_Data excerpt_:
....
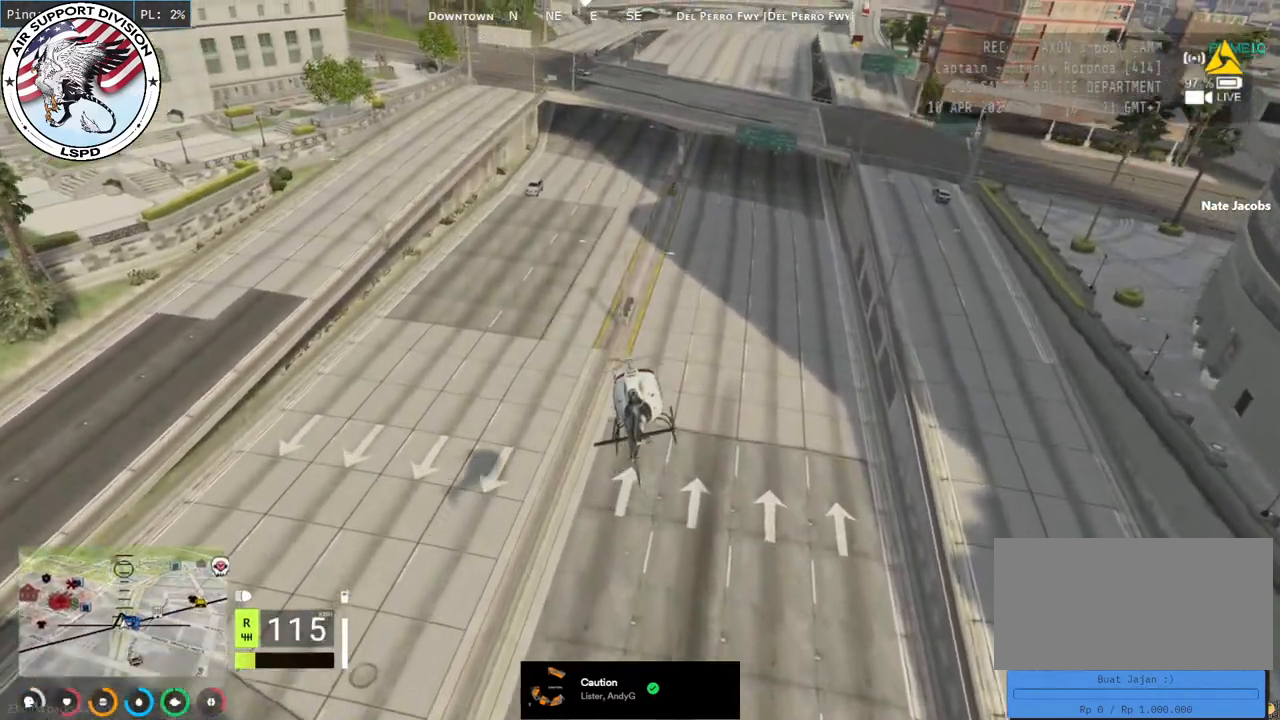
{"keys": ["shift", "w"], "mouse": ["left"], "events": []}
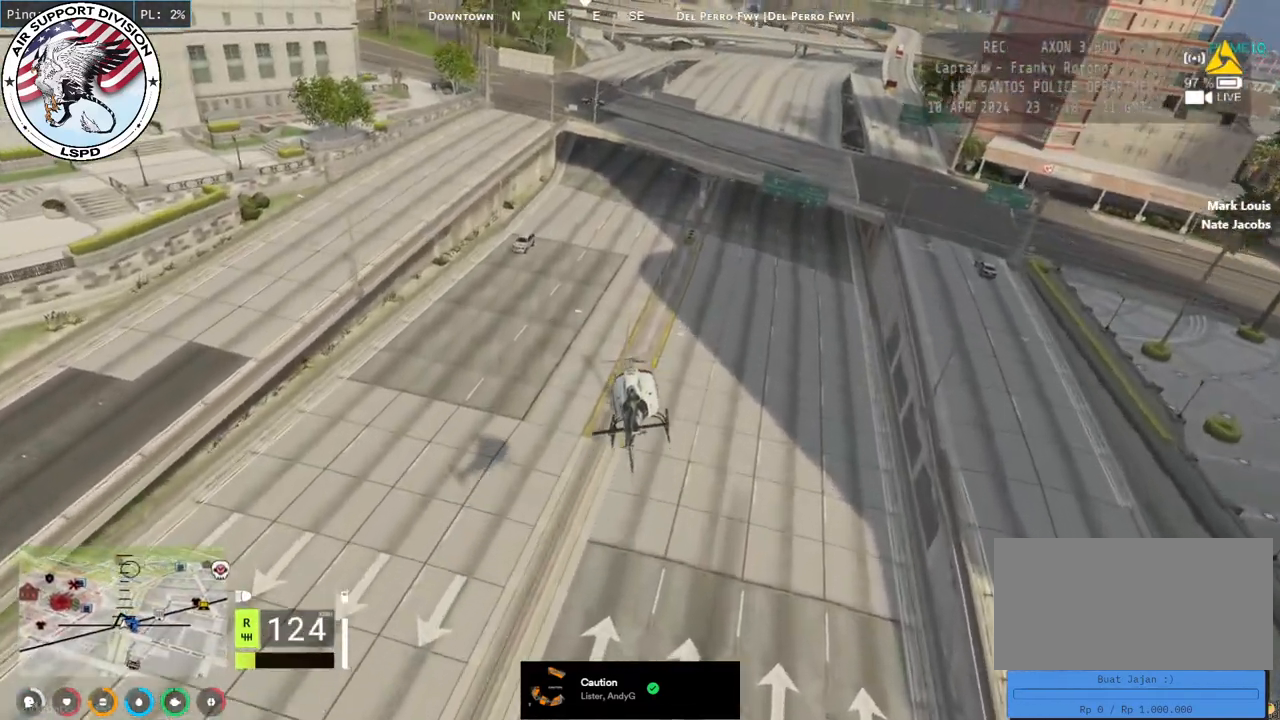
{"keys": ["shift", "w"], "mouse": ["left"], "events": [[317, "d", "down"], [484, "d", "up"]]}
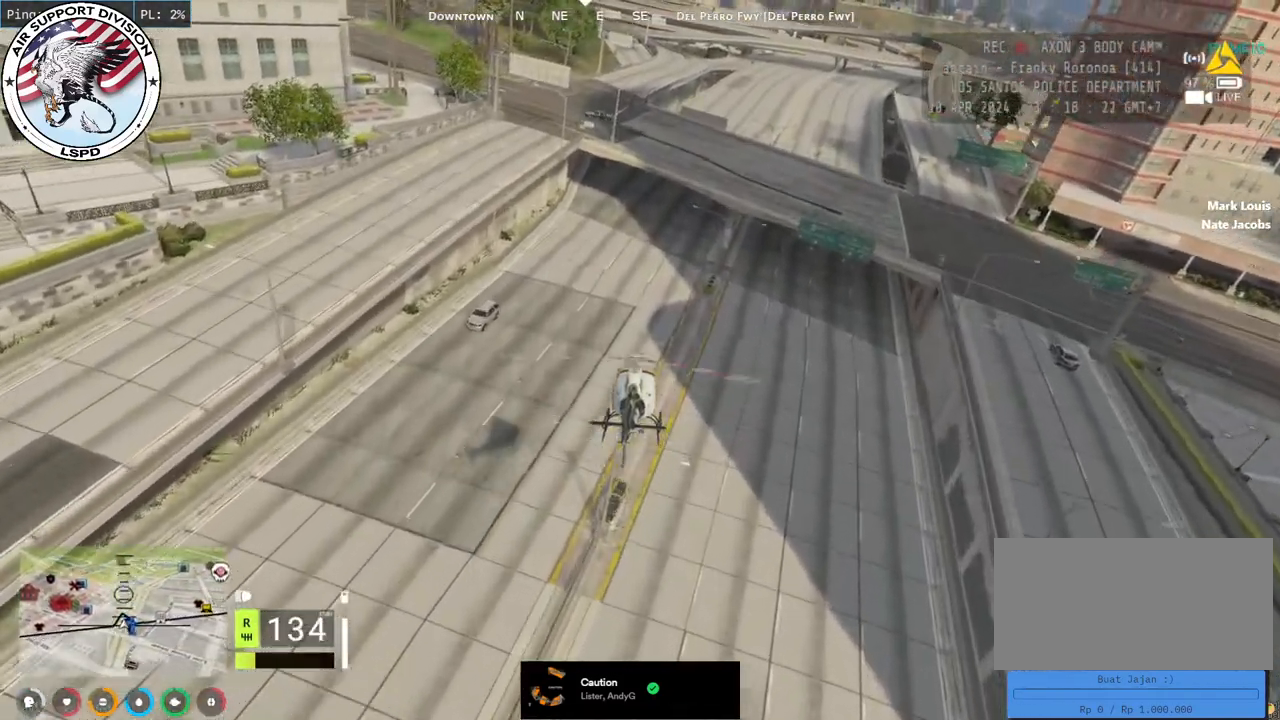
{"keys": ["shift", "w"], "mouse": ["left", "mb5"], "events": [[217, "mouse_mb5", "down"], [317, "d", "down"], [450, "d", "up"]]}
....
_Exercise aim_:
Restate the whole listing above exactly, except for its images.

_Problem solution_:
{"keys": ["shift", "w"], "mouse": ["left"], "events": []}
{"keys": ["shift", "w"], "mouse": ["left"], "events": [[317, "d", "down"], [484, "d", "up"]]}
{"keys": ["shift", "w"], "mouse": ["left", "mb5"], "events": [[217, "mouse_mb5", "down"], [317, "d", "down"], [450, "d", "up"]]}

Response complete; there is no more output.